The PC is a powerful platform for music production, but software that crams in as many sophisticated features as possible often leaves casual users out in the cold.
Microsoft’s Songsmith is refreshingly different; it’s a fun tool that automatically generates a backing track for anything you sing.
Its simple approach makes it one of the most entertaining and inclusive music-making packages we’ve seen. It feels like a Wii console game, with an air of wholesome family fun and controls so easy that a five-year-old could master them. However, unlike musical games such as Guitar Hero, Songsmith is a genuinely creative experience, with a tangible result.
You start by choosing a musical genre from a list of 30, ranging from bluegrass to techno. Most of these sound sanitised and naff, but in a way that’s part of the software’s charm. Next, you choose a tempo, and then you’re straight into singing your vocal along to a drumbeat. Any microphone will do for recording, including a headset.
Within a couple of seconds of clicking Stop, Songsmith has analysed the vocal melody and constructed an accompanying chord sequence for the virtual backing band to play. Its knack not only for following the voice in a meaningful way but also for generating chords that have an internal continuity and balance is remarkable. It struggles to make musical sense of tuneless wailing, but we can hardly hold this up as a criticism of the software.
Two sliders marked Happy and Jazzy change the generated chord sequence to the user’s taste. A low Happy value favours minor chords, while a high value favours major chords. Meanwhile, the Jazzy slider varies from simple chords to a seemingly random succession of fruity chords. A new chord is picked each bar, but it’s possible to change this to two per bar or every other bar. You can also alter individual chords by picking from a list of suggestions or typing one in manually. Doing the latter requires a pretty good understanding of harmony, not least because the software doesn’t recognise the # key. This means that F# must be entered as its enharmonic equivalent, Gb. However, this won’t affect those who aren’t bothered about specific chord choices and just want to have some fun. After recording the vocal and tweaking the Happy and Jazzy sliders, it’s not too late to choose another genre from the drop-down list for an instant remix, or to change the individual instruments in the Mixer settings.
Anyone who is serious about songwriting will become frustrated by the software’s inability to vary the intensity of the backing track, among other limitations, but this software isn’t really for them.

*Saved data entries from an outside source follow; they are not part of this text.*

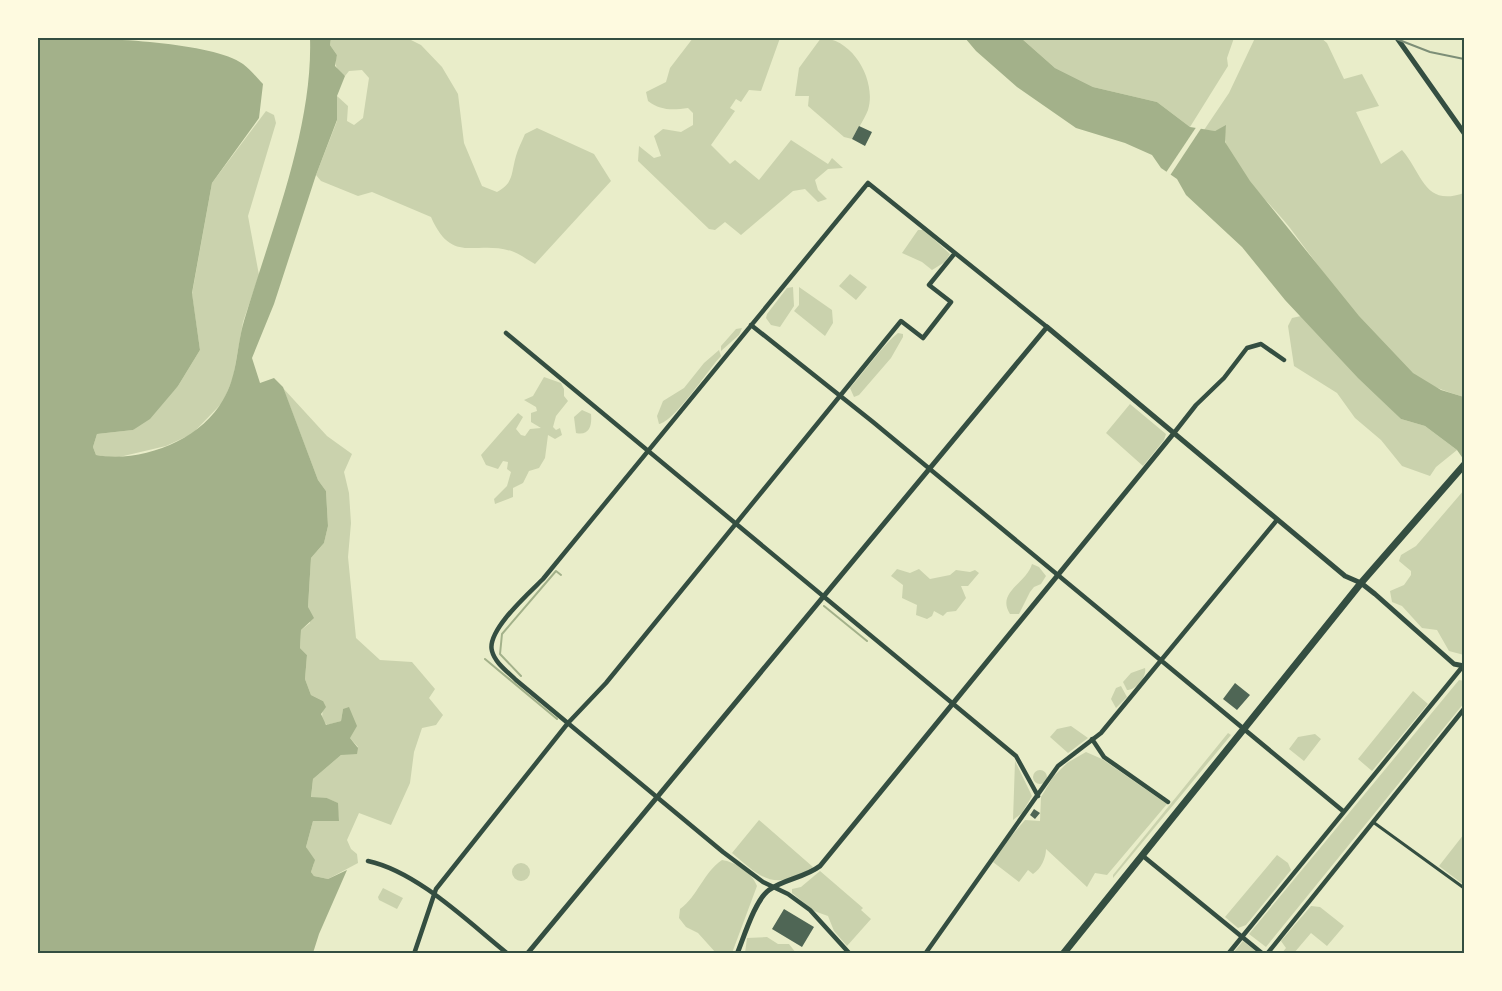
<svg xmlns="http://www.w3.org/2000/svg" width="1502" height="991" viewBox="0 0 1502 991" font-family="'Fira Sans',sans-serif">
	<rect width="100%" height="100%" fill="#e9edc9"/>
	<path fill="#cad2ad" d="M 331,38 L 407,38 L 421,45 L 442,67 L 458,94 L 464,143 L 482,186 L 497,192 C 514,183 511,173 516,156 C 518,149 522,141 525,134 L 537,128 L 594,154 L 611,181 L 535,264 C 528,260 521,255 514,252 C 476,238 453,267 431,217 L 372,192 L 358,196 L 321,181 L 316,175 L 337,121 L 337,96 L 348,106 L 347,121 L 354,125 L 363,118 L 369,78 L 362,70 L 349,71 L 345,76 C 336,71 334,65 337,55 L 330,45 Z
		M 693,38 L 780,38 L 761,91 L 749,90 L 741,102 L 736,99 L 730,108 L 735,111 L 711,145 L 730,164 L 735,160 L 759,180 L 791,140 L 828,164 L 832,158 L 843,168 L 828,169 L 815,180 L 818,190 L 827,199 L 818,202 L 805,189 L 793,191 L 741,235 L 725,222 L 715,230 L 709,229 L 638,161 L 639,146 L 654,158 L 661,156 L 654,136 L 663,129 L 681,132 L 693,125 L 693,113 L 688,108 C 673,110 661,111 648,101 L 646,92 L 666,82 L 670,68 Z
		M 821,38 C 853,38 877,81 868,110 C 864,120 857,130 852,139 L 844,137 L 808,106 L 809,96 L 795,96 L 799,68 Z
		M 1021,38 L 1234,38 L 1227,58 L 1228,66 L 1190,127 L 1157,102 L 1093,87 L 1055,68 Z
		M 1255,38 L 1321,38 L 1327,43 L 1344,79 L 1362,74 L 1379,106 L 1356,112 L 1381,164 L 1402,150 C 1423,174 1424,207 1464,193 L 1464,397 C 1445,391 1426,385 1411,372 C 1364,330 1327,277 1290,228 C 1269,201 1238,176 1226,144 C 1224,139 1225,131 1226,126 L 1215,131 L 1204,130 L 1229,93 Z
		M 266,111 L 274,115 L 276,123 L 248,216 L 259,275 L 243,322 L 233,378 L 223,402 L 192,434 L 166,446 L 115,458 L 96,455 L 93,447 L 97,434 L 133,430 L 178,386 L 200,350 L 192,294 L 212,183 Z
		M 918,230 L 924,230 L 950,254 L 945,262 L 932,270 L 922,262 L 902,253 Z
		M 850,274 L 867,287 L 856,300 L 839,286 Z
		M 793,287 L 794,306 L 780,327 L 771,325 L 766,318 L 767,314 L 787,288 Z
		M 799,287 L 832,310 L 833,323 L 825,336 L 794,311 L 799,305 Z
		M 1301,316 L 1401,419 L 1425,426 L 1457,450 L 1436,467 L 1430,476 L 1402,466 L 1381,440 L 1355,418 L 1337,393 L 1294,366 L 1288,326 L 1292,318 Z
		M 742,328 L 739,335 L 721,351 L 721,346 L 736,329 Z
		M 898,333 L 903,334 L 903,337 L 891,358 L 859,395 L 854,397 L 850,388 C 864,372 884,344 898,333 Z
		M 719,350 L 721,356 C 708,370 674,422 659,424 L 657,416 L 663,401 L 684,388 L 704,363 Z
		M 544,377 L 561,383 L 564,389 L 564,396 L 568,401 L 556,416 L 553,427 L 556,430 L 560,428 L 562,435 L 555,439 L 548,435 L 545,458 L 539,468 L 529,471 L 523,483 L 513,488 L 513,497 L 495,504 L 494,499 L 507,486 L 511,472 L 507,469 L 508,462 L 503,461 L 498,469 L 486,465 L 481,455 L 518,413 L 523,417 L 516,429 L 521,435 L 525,436 L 530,429 L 541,428 L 531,422 L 531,413 L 537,411 L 536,407 L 524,400 L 533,396 Z
		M 283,388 L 327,436 L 352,454 L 344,472 L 349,493 L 351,523 L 348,557 L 356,638 L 380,660 L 412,662 L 435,689 L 429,698 L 443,715 L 436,725 L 422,728 L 414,752 L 410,783 L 391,825 L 359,813 L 347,840 L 351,849 L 357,854 L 358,863 L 328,879 L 314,876 L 311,872 L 314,863 L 306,847 L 313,821 L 339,821 L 337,803 L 327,798 L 311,798 L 313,779 L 341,755 L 358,747 L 350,738 L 343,709 L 341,721 L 327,725 L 322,720 L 323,701 L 311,695 L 305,679 L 307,655 L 300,648 L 301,630 L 310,623 L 308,607 L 311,558 L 324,543 L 328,526 L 326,491 L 318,480 Z
		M 1130,404 L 1166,434 L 1164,440 L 1143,466 L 1106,433 Z
		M 582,410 L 591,414 C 592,425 590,436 576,433 L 574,417 Z
		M 1464,490 L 1464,655 L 1449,651 L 1437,630 L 1422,628 L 1402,606 L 1392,602 L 1390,591 L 1404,585 L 1411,575 L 1411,571 L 1399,561 L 1401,555 L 1416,546 Z
		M 1032,564 L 1039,567 L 1046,576 L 1041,584 L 1034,587 L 1030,592 L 1019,614 L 1010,614 C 996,592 1026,584 1032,564 Z
		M 897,569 L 910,573 L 919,569 L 930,579 L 950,575 L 956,570 L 970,572 L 975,570 L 979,573 L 968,586 L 961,586 L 966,598 L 956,611 L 947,612 L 943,616 L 934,611 L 932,616 L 927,619 L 916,615 L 917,605 L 902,598 L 903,585 L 891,576 Z
		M 1145,668 C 1147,677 1136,690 1127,690 L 1123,682 L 1131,673 Z
		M 1459,680 L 1464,681 L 1464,703 L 1266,947 L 1249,934 Z
		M 1121,686 L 1127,697 L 1116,708 L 1111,699 L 1116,688 Z
		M 1413,691 L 1428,704 L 1372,771 L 1358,759 Z
		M 1071,726 L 1088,738 L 1068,753 L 1050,737 L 1057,729 Z
		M 1228,733 L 1231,735 L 1113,878 L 1113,875 Z
		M 1315,734 L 1321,739 L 1304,761 L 1289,749 L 1298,737 Z
		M 1086,752 L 1102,759 L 1167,804 L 1107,875 L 1095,873 L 1087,887 L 1046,849 C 1046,858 1041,869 1033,874 L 1028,870 L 1019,882 L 993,862 L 995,855 L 1025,820 L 1040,821 L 1041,797 L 1053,777 L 1067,763 Z
		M 1015,761 L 1032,796 L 1022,813 L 1013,820 Z
		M1033 777a7 7 0 1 1 14 0a7 7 0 1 1-14 0Z
		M 759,820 L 813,867 C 775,891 763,880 732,853 Z
		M 1464,834 L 1464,885 L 1439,866 Z
		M 1277,855 L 1288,863 L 1291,870 L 1246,925 L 1238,928 L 1225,917 Z
		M 722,860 C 735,862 752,872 757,886 L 732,953 L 716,953 L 698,933 L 686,927 L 679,918 L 680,909 C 698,896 703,873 722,860 Z
		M512 872a9 9 0 1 1 18 0a9 9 0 1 1-18 0Z
		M 820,871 L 863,908 L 861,910 L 871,919 L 847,946 L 834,931 L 828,916 L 814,911 L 792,893 L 792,889 L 801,887 Z
		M 383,888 L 403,898 L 397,909 L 379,900 L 378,897 Z
		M 1311,906 L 1320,907 L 1344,926 L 1327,946 L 1311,933 L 1294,953 L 1282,953 L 1286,948 L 1281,941 Z
		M 767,937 L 778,944 L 789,944 L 796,953 L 745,953 L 747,938 Z
		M 1243,941 L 1258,953 L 1233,953 Z"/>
	<path fill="#a3b18a" d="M 38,38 C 82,37 209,40 243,64 C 250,69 257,78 263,84 L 259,118 L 212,183 L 192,293 L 200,350 L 178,386 L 150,419 L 133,430 L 97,434 L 93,447 L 96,455 C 141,463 200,441 223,400 C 238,375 236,348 244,321 C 270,233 313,130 310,38 L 331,38 L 330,45 L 337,55 L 335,66 L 345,76 L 337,96 L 337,120 L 316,175 L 274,304 L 252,358 L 260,383 L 274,378 L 283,387 L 318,480 L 326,491 L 328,526 L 324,543 L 311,558 L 308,607 L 314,618 L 301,630 L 300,648 L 307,655 L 305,679 L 311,695 L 323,701 L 326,707 L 321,714 L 326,725 L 341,721 L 343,709 L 349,707 L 357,726 L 350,738 L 358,748 L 357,754 L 341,755 L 313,779 L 311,797 L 327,798 L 338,803 L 339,821 L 313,821 L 306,847 L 315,860 L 311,872 L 314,876 L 328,879 L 347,870 L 319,934 L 313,953 L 38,953 Z
		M 965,38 L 1021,38 L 1055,68 L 1093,87 L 1157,102 L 1190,127 L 1215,131 L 1226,125 L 1225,142 L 1250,181 L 1359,316 L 1413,373 L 1441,390 L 1464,397 L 1464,460 L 1457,450 L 1425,426 L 1401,419 L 1358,378 L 1285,300 L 1242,247 L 1186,195 L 1177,179 L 1161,168 L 1152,155 L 1125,143 L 1076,128 L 1017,87 L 976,51 Z"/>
	<path fill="#e9edc9" d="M 1197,126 L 1202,127 L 1169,177 L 1165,174 Z"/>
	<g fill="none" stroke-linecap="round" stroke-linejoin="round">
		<path stroke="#a3b18a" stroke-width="2" d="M 824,606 L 867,641
			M 485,659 L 557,719
			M 521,676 L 500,654 L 502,634 L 556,571 L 561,575"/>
	</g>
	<path fill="#4f6655" d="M 859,126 L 872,132 L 865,146 L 852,139 Z
		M 1235,683 L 1250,695 L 1237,710 L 1223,699 Z
		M 1034,809 L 1040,813 L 1035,819 L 1030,815 Z
		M 784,909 L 814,927 L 802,947 L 772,929 Z"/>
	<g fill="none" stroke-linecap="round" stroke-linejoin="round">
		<path stroke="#344e41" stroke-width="3" d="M 1373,822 L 1464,888"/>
		<path stroke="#344e41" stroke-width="4.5" d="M 751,325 L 873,422 L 1343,811
			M 506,333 L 1016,756 L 1038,796
			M 1174,433 L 1196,405 L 1224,378 L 1247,348 L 1261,344 L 1284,360
			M 1092,739 L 1104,757 L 1168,802
			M 1143,856 L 1263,954
			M 368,861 C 418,872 468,922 508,954
			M 414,954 L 436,889 L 568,723 L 606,683 L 901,321 L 923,338 L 951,302 L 929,285 L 955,253
			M 850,954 L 810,910 L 788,894 L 763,882 L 723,852 L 516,680 C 508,672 495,663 492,651 C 486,631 529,593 543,579 L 868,183 L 1047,327
			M 925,954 L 1058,766 L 1101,733 L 1277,520
			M 1228,954 L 1463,666
			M 1267,954 L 1464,709"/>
		<path stroke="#344e41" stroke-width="5" d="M 1397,38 L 1464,133
			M 527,954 L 1047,327 L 1345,576 L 1361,583 L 1375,594 L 1454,664 L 1464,666
			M 737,954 C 744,937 755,900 769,890 C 784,879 804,878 820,866 L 1174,433"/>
		<path stroke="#344e41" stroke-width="7" d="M 1063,954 L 1361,583 L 1464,465"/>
		<path stroke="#7c8e77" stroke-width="2" d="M 1394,38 L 1430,52 L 1464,59"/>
	</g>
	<rect width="1502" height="991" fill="none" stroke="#fefae0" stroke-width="78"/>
	<rect x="39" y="39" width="1424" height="913" fill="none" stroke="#344e41" stroke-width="2"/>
</svg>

Songsmith is about entertainment as much as creativity, and it gets the balance just right. If you’re tempted, download the demo, which is fully functional for six hours’ use. You may find that six hours is enough to get as much as you can from it – the novelty of hearing your voice with an instant backing track soon wears off, so Songsmith’s longevity relies on creative input and at least a smidgeon of talent. However, if you fancy yourself as a bit of a crooner, we bet that after six hours you’ll be hooked.